[Page-level text extractions]
--- --- ---
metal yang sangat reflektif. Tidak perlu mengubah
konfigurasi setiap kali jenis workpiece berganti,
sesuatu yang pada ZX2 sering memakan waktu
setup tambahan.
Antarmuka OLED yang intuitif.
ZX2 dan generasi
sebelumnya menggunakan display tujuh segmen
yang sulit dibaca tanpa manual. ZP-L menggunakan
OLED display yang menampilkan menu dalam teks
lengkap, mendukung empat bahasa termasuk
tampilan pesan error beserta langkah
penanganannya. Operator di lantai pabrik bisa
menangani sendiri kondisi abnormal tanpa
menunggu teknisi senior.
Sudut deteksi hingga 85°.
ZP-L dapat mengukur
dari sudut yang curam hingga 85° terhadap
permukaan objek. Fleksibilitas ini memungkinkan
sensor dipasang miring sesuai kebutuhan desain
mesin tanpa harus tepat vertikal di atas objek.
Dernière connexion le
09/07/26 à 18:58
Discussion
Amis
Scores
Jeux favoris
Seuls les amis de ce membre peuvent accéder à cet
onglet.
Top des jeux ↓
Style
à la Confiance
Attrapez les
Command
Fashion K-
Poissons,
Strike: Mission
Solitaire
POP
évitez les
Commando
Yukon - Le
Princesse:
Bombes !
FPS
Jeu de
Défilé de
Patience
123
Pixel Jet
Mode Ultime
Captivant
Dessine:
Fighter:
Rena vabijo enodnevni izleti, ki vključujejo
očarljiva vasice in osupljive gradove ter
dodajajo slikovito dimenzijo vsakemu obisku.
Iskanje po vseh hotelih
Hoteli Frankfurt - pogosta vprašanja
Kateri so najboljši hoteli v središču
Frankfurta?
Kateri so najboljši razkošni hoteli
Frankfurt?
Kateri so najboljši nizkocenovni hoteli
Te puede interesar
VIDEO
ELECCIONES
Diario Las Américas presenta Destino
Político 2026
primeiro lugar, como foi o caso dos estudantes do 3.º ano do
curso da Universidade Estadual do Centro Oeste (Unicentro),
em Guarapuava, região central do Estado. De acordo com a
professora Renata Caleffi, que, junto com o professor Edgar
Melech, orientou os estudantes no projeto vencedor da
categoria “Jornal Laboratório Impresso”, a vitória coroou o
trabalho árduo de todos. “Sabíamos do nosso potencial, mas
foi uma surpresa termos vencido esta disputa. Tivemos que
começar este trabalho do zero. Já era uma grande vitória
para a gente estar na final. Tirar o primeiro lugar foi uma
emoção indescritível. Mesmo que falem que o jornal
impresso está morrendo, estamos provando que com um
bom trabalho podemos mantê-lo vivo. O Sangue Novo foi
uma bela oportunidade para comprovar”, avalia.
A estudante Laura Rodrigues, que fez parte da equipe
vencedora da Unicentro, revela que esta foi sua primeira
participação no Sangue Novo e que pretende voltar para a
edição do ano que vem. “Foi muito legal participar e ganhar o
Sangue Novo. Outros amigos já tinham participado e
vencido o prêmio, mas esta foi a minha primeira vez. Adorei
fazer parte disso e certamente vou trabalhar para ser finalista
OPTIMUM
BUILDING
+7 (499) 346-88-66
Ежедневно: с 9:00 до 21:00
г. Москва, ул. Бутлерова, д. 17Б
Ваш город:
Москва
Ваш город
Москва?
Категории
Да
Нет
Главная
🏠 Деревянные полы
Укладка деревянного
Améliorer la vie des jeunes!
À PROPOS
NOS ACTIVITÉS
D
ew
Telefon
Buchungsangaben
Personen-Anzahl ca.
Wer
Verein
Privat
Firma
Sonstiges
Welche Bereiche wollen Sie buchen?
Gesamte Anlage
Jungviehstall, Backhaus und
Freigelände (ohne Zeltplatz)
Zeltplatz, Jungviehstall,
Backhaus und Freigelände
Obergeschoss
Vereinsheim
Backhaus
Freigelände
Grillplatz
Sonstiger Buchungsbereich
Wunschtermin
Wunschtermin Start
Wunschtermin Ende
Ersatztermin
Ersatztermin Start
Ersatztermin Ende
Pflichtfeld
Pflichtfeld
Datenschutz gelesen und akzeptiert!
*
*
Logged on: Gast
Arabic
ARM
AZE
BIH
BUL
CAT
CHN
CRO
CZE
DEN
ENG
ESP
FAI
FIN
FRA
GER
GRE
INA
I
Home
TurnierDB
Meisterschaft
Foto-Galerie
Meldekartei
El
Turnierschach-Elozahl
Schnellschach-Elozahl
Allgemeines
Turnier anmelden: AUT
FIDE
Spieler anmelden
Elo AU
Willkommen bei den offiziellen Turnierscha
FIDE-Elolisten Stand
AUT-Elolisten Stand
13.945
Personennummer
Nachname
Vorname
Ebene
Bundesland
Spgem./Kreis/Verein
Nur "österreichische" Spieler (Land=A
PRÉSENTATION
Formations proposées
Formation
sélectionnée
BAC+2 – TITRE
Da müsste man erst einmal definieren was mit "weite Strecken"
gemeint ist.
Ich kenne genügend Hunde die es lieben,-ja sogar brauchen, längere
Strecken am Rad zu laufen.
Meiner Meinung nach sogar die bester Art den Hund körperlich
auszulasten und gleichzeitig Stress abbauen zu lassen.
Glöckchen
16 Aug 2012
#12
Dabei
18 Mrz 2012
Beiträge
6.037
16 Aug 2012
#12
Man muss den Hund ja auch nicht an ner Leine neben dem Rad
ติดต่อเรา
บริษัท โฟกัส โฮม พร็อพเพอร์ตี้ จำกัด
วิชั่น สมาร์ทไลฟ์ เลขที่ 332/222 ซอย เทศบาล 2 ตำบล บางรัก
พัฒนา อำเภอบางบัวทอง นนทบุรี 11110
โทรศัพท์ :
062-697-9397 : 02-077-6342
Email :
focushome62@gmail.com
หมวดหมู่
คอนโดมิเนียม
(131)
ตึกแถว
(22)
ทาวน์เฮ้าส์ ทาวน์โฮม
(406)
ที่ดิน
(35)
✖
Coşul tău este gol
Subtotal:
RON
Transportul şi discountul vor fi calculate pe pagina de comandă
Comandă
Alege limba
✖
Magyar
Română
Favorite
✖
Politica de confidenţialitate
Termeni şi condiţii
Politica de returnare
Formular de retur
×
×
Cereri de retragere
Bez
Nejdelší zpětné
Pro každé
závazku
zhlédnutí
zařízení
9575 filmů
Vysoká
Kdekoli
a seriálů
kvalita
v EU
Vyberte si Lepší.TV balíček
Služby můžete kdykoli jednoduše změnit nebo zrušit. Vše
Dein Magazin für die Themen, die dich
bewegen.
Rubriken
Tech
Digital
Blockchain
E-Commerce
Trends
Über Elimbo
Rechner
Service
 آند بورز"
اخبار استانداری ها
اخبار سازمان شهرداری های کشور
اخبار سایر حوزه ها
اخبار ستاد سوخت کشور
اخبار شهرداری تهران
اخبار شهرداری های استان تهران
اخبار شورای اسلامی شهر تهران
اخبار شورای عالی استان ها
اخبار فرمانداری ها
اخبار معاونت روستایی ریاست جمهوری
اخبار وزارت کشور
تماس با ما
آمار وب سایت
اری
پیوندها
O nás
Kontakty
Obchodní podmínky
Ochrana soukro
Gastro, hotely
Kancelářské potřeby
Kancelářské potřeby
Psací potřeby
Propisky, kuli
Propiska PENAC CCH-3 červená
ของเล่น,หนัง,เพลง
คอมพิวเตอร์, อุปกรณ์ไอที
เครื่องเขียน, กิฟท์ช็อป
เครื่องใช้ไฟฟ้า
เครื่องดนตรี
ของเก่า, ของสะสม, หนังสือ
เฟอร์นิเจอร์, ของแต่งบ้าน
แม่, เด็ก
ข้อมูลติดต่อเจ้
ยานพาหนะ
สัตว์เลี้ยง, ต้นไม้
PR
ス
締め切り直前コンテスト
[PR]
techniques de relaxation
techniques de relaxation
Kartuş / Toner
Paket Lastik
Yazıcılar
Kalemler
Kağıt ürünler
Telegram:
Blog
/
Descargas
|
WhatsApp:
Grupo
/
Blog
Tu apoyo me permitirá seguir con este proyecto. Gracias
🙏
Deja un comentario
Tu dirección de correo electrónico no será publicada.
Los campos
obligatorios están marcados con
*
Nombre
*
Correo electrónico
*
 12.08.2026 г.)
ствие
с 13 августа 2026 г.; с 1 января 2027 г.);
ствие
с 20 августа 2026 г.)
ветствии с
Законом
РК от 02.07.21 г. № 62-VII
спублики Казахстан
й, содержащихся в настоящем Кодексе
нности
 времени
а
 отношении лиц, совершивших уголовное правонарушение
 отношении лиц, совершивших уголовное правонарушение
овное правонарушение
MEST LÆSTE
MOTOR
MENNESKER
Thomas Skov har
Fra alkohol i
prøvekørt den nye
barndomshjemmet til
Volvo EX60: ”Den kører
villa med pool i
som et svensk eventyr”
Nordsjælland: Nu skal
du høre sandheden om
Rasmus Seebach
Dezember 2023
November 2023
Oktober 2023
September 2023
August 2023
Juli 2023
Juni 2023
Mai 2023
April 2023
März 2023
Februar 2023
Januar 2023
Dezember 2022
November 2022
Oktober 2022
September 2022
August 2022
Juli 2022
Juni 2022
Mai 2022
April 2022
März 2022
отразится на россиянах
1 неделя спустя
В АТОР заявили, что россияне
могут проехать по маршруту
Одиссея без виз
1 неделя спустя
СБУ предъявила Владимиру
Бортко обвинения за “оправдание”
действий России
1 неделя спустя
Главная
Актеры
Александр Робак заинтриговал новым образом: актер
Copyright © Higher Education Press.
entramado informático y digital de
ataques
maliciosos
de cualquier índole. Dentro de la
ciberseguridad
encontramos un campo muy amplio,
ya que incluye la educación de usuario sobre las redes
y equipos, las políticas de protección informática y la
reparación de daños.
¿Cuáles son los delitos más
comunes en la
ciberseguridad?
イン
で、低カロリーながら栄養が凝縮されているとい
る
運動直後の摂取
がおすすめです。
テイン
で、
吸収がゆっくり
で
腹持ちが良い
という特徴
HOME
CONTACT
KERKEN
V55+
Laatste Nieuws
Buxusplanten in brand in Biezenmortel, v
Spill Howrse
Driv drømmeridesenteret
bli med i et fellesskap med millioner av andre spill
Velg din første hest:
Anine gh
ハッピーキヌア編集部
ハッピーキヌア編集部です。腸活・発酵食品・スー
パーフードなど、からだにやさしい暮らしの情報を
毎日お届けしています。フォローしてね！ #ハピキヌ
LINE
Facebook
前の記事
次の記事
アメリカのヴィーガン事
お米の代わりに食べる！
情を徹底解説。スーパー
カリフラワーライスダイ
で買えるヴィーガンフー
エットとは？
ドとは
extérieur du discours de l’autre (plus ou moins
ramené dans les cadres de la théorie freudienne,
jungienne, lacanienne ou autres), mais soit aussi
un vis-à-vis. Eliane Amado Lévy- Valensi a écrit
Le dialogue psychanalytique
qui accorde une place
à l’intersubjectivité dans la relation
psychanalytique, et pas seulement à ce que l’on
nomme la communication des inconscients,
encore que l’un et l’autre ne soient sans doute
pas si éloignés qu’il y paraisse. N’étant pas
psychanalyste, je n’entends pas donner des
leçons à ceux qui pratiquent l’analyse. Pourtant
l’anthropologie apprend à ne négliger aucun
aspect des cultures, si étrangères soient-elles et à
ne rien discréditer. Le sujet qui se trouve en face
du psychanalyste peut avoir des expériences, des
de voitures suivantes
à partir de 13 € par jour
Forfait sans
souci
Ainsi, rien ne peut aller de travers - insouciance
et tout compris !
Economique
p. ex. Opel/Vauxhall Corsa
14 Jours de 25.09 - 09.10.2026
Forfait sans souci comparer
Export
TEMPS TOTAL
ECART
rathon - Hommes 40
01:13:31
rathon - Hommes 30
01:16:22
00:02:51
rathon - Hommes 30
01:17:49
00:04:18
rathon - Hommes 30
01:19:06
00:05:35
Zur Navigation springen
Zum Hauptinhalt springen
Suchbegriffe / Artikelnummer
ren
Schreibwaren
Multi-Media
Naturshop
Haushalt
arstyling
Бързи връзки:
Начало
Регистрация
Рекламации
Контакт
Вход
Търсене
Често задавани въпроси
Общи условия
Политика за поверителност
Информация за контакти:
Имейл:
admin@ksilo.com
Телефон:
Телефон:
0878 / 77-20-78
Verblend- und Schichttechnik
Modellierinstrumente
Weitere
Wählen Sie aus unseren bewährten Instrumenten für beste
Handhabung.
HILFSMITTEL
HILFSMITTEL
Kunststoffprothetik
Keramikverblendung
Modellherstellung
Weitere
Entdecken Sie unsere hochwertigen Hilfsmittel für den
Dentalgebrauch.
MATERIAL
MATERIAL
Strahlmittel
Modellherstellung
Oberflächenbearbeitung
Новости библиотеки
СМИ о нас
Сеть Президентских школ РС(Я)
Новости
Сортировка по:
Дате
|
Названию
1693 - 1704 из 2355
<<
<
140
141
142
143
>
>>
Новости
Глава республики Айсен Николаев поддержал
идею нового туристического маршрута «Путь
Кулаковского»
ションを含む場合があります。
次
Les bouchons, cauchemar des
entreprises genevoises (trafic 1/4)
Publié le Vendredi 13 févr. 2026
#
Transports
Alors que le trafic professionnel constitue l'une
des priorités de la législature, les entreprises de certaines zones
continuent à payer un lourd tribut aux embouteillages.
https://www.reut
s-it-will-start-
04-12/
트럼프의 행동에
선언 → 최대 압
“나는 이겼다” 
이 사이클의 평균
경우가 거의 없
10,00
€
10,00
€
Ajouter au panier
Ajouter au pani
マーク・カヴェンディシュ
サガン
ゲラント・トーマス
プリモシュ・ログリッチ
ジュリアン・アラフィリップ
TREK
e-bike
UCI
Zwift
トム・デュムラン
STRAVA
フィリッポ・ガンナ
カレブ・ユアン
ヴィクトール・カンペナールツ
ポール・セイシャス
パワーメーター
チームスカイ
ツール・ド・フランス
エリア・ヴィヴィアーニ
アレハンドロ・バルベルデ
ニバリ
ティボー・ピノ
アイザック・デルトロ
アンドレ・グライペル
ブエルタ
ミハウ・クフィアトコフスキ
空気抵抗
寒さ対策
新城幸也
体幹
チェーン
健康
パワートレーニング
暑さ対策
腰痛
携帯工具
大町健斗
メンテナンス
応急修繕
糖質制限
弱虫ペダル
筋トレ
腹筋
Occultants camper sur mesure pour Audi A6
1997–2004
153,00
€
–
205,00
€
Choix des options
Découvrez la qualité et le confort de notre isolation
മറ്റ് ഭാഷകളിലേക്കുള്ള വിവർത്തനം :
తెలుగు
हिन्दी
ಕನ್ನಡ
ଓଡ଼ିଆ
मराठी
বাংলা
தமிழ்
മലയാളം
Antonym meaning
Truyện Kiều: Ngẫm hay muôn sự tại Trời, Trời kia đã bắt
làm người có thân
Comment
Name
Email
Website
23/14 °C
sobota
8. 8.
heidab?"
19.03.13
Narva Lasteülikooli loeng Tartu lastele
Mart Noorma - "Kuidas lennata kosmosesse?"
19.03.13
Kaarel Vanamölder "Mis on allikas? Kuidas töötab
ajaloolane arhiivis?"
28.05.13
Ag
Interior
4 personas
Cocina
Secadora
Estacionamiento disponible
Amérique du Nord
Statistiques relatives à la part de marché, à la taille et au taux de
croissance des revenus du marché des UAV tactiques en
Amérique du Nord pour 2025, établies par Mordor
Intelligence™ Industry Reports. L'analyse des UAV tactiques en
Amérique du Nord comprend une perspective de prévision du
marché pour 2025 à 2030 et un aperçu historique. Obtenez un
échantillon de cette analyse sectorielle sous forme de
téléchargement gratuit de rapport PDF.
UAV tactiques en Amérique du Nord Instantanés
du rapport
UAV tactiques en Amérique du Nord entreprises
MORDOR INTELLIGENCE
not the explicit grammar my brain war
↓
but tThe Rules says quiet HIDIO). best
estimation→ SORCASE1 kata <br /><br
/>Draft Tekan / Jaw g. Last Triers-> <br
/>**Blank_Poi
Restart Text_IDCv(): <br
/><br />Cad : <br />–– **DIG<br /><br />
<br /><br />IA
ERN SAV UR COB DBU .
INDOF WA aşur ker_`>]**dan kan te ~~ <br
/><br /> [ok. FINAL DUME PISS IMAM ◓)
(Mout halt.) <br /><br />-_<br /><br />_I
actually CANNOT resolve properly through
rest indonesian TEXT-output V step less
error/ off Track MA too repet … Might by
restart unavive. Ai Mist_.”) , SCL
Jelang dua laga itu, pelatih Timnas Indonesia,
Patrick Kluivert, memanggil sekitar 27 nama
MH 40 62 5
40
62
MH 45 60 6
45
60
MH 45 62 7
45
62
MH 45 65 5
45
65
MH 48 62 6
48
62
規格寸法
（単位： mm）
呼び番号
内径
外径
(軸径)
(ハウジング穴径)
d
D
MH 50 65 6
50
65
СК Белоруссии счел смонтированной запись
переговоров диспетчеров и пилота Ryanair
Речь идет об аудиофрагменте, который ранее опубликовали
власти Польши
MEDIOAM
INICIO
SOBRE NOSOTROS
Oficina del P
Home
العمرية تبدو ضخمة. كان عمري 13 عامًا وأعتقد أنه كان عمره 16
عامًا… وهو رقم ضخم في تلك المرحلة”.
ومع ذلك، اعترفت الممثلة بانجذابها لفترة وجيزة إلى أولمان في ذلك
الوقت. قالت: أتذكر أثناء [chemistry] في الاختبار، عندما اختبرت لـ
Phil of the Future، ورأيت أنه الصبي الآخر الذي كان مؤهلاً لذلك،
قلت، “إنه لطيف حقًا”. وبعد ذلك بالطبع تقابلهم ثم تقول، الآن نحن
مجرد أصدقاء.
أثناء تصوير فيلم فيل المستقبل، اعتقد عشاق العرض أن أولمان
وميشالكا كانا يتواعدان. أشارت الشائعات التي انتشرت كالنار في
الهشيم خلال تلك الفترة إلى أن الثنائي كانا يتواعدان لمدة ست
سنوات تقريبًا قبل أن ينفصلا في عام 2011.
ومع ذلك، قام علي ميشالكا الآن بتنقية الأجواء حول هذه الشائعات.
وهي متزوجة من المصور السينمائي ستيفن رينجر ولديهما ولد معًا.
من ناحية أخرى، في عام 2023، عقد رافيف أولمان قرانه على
--- --- ---
WHAT IS EXPECTED:
Reproduce verbatim the lines above, from the line with "идею нового туристического" through the line with "マーク・カヴェンディシュ".

TASK ANSWER:
идею нового туристического маршрута «Путь
Кулаковского»
ションを含む場合があります。
次
Les bouchons, cauchemar des
entreprises genevoises (trafic 1/4)
Publié le Vendredi 13 févr. 2026
#
Transports
Alors que le trafic professionnel constitue l'une
des priorités de la législature, les entreprises de certaines zones
continuent à payer un lourd tribut aux embouteillages.
https://www.reut
s-it-will-start-
04-12/
트럼프의 행동에
선언 → 최대 압
“나는 이겼다” 
이 사이클의 평균
경우가 거의 없
10,00
€
10,00
€
Ajouter au panier
Ajouter au pani
マーク・カヴェンディシュ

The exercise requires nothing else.